The Cycle team placed the machine just before the university’s spring break, with a few days to test it out, and expected to launch as students were coming back from spring break. COVID-19 had other plans. Cycle now hopes to launch in the fall, and if all goes well, add more machines around campus.
The team is using this quarantine time to work on its national expansion strategy. Cycle now is a team of about a dozen students; some of them go to other U.S. universities. The idea is to gain support at those schools and then propose it to the administrations. “It’s a student coalition of highly motivated environmentally friendly college kids across the U.S. to spread this mission, leveraging everyone’s college networks to continue to grow,” Pohl said.
Finding a hardware manufacturer that makes the reverse vending machines and a developer to create the software linking the machine and the app have been challenges. They now have both; Cycle’s hardware manufacturer is in Connecticut.
Cycle receives monthly subscription fees for the placement and maintenance of the vending machine and for the waste management services, such as transporting and selling the recyclables to a bulk recycling facility, Pohl said.
As a socially responsible company, Cycle will donate to charity half the money it collects from the recycled products. The other half goes back to the university, incentivizing the school to promote Cycle. In addition, students can donate the value of their earned Cycle points to charity. Currently the company is working with a sustainable development project for a school in India, as well as the Boys and Girls Club and the South Wales Fire Service battling brush fires in Australia. Cycle app users can also propose charities.
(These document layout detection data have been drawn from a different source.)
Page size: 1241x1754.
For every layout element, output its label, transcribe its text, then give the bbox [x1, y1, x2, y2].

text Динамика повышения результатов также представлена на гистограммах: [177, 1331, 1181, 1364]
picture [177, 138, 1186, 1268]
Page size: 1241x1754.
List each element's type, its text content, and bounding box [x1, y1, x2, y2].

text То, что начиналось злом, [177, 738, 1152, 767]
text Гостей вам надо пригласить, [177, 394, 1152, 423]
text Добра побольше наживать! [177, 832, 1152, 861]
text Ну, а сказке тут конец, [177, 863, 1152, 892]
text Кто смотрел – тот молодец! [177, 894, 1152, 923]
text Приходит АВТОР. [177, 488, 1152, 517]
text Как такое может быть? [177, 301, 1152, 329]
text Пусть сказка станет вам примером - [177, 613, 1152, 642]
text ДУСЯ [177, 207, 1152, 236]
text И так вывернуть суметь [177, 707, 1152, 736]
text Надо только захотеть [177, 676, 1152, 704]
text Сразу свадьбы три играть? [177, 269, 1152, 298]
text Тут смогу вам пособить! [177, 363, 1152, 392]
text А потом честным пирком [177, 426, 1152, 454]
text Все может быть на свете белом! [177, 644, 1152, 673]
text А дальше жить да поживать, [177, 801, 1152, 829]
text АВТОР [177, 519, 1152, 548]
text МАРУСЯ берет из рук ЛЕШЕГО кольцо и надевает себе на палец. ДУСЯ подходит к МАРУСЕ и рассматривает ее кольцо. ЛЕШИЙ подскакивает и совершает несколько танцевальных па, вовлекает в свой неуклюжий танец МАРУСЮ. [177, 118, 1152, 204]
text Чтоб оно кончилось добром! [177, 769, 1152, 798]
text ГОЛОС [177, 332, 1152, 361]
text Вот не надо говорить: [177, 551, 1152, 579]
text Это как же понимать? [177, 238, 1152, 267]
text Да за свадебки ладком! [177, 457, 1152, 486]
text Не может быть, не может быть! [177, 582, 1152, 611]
In version 2 of the app, Cycle is building out a marketplace where people will be able to redeem Cycle points for gift cards and discounts with partnering companies or Cycle-branded merchandise. In bottle-deposit states, Cycle may also let users earn cash for their recycling, Pohl said.
To finance the business, the students raised $130,000 from friends and family, and are now negotiating with a family office for a larger financing round. They are also partnering with other companies with green missions to create “a menu of sustainability services.”
Pohl and Khan also said they are trying to create a Cycle Entrepreneurial Ecosystem Fund for struggling college startups during this COVID period, which has slowed internships, competitions and funding. Working with capital partners to match investments, “we are attempting to create a fund and promote innovation at a time when we need it most,” Khan said.